_ABOUT THIS TASK_
The pictures are to be left out, and all remaining data is to be transcribed exactly as it appears.

[TASK MATERIAL — start]

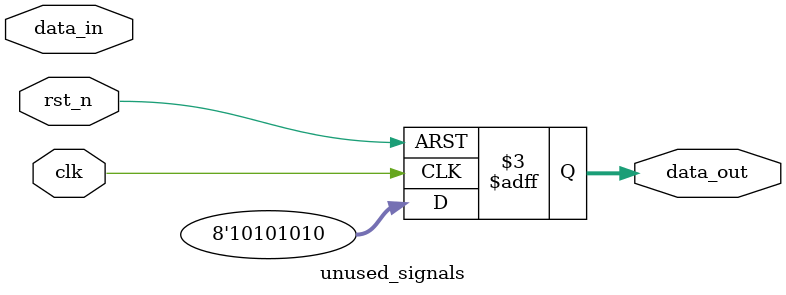
<source format=v>

module unused_signals (
    input  wire       clk,
    input  wire       rst_n,
    input  wire [7:0] data_in,     // Unused input
    output reg  [7:0] data_out
);

    // Error 1: Declared but never used
    wire unused_wire;
    
    // Error 2: Assigned but never read
    reg [7:0] temp_value;
    
    // Error 3: Declared but never assigned
    reg [3:0] never_assigned;
    
    always @(posedge clk or negedge rst_n) begin
        if (!rst_n) begin
            data_out <= 8'h00;
            temp_value <= 8'h00;  // Assigned but never used
        end else begin
            data_out <= 8'hAA;     // Constant, ignores data_in
            temp_value <= 8'hBB;   // Assigned but never used
        end
    end
    
    // never_assigned is never given a value
    // unused_wire is never connected or used

endmodule

</source>
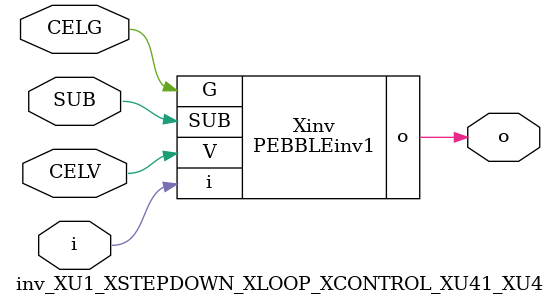
<source format=v>



module PEBBLEinv1 ( o, G, SUB, V, i );

  input V;
  input i;
  input G;
  output o;
  input SUB;
endmodule

//Celera Confidential Do Not Copy inv_XU1_XSTEPDOWN_XLOOP_XCONTROL_XU41_XU4
//Celera Confidential Symbol Generator
//5V Inverter
module inv_XU1_XSTEPDOWN_XLOOP_XCONTROL_XU41_XU4 (CELV,CELG,i,o,SUB);
input CELV;
input CELG;
input i;
input SUB;
output o;

//Celera Confidential Do Not Copy inv
PEBBLEinv1 Xinv(
.V (CELV),
.i (i),
.o (o),
.SUB (SUB),
.G (CELG)
);
//,diesize,PEBBLEinv1

//Celera Confidential Do Not Copy Module End
//Celera Schematic Generator
endmodule

</source>
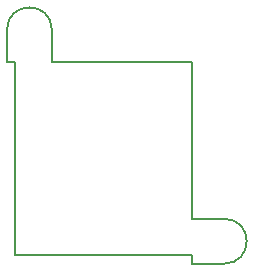
<source format=gbr>
G04 #@! TF.GenerationSoftware,KiCad,Pcbnew,(5.1.6)-1*
G04 #@! TF.CreationDate,2020-08-30T17:28:20+02:00*
G04 #@! TF.ProjectId,Freude_Microcontroller,46726575-6465-45f4-9d69-63726f636f6e,rev?*
G04 #@! TF.SameCoordinates,Original*
G04 #@! TF.FileFunction,Profile,NP*
%FSLAX46Y46*%
G04 Gerber Fmt 4.6, Leading zero omitted, Abs format (unit mm)*
G04 Created by KiCad (PCBNEW (5.1.6)-1) date 2020-08-30 17:28:20*
%MOMM*%
%LPD*%
G01*
G04 APERTURE LIST*
G04 #@! TA.AperFunction,Profile*
%ADD10C,0.150000*%
G04 #@! TD*
G04 APERTURE END LIST*
D10*
X192475000Y-71625000D02*
X191775000Y-71625000D01*
X207475000Y-88025000D02*
X207475000Y-88725000D01*
X192475000Y-71625000D02*
X192475000Y-88025000D01*
X191775000Y-71625000D02*
X191775000Y-68925000D01*
X191775000Y-68925000D02*
G75*
G02*
X195575000Y-68925000I1900000J0D01*
G01*
X195575000Y-71625000D02*
X195575000Y-68925000D01*
X207475000Y-71625000D02*
X195575000Y-71625000D01*
X207475000Y-84925000D02*
X207475000Y-71625000D01*
X207475000Y-84925000D02*
X210175000Y-84925000D01*
X210175000Y-84925000D02*
G75*
G02*
X210175000Y-88725000I0J-1900000D01*
G01*
X207475000Y-88725000D02*
X210175000Y-88725000D01*
X192475000Y-88025000D02*
X207475000Y-88025000D01*
M02*

</source>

[TASK MATERIAL — finish]

_OUTPUT FOR THIS EXERCISE_
<source format=v>

module unused_signals (
    input  wire       clk,
    input  wire       rst_n,
    input  wire [7:0] data_in,     // Unused input
    output reg  [7:0] data_out
);

    // Error 1: Declared but never used
    wire unused_wire;
    
    // Error 2: Assigned but never read
    reg [7:0] temp_value;
    
    // Error 3: Declared but never assigned
    reg [3:0] never_assigned;
    
    always @(posedge clk or negedge rst_n) begin
        if (!rst_n) begin
            data_out <= 8'h00;
            temp_value <= 8'h00;  // Assigned but never used
        end else begin
            data_out <= 8'hAA;     // Constant, ignores data_in
            temp_value <= 8'hBB;   // Assigned but never used
        end
    end
    
    // never_assigned is never given a value
    // unused_wire is never connected or used

endmodule

</source>
<source format=v>



module PEBBLEinv1 ( o, G, SUB, V, i );

  input V;
  input i;
  input G;
  output o;
  input SUB;
endmodule

//Celera Confidential Do Not Copy inv_XU1_XSTEPDOWN_XLOOP_XCONTROL_XU41_XU4
//Celera Confidential Symbol Generator
//5V Inverter
module inv_XU1_XSTEPDOWN_XLOOP_XCONTROL_XU41_XU4 (CELV,CELG,i,o,SUB);
input CELV;
input CELG;
input i;
input SUB;
output o;

//Celera Confidential Do Not Copy inv
PEBBLEinv1 Xinv(
.V (CELV),
.i (i),
.o (o),
.SUB (SUB),
.G (CELG)
);
//,diesize,PEBBLEinv1

//Celera Confidential Do Not Copy Module End
//Celera Schematic Generator
endmodule

</source>
<source format=gbr>
G04 #@! TF.GenerationSoftware,KiCad,Pcbnew,(5.1.6)-1*
G04 #@! TF.CreationDate,2020-08-30T17:28:20+02:00*
G04 #@! TF.ProjectId,Freude_Microcontroller,46726575-6465-45f4-9d69-63726f636f6e,rev?*
G04 #@! TF.SameCoordinates,Original*
G04 #@! TF.FileFunction,Profile,NP*
%FSLAX46Y46*%
G04 Gerber Fmt 4.6, Leading zero omitted, Abs format (unit mm)*
G04 Created by KiCad (PCBNEW (5.1.6)-1) date 2020-08-30 17:28:20*
%MOMM*%
%LPD*%
G01*
G04 APERTURE LIST*
G04 #@! TA.AperFunction,Profile*
%ADD10C,0.150000*%
G04 #@! TD*
G04 APERTURE END LIST*
D10*
X192475000Y-71625000D02*
X191775000Y-71625000D01*
X207475000Y-88025000D02*
X207475000Y-88725000D01*
X192475000Y-71625000D02*
X192475000Y-88025000D01*
X191775000Y-71625000D02*
X191775000Y-68925000D01*
X191775000Y-68925000D02*
G75*
G02*
X195575000Y-68925000I1900000J0D01*
G01*
X195575000Y-71625000D02*
X195575000Y-68925000D01*
X207475000Y-71625000D02*
X195575000Y-71625000D01*
X207475000Y-84925000D02*
X207475000Y-71625000D01*
X207475000Y-84925000D02*
X210175000Y-84925000D01*
X210175000Y-84925000D02*
G75*
G02*
X210175000Y-88725000I0J-1900000D01*
G01*
X207475000Y-88725000D02*
X210175000Y-88725000D01*
X192475000Y-88025000D02*
X207475000Y-88025000D01*
M02*

</source>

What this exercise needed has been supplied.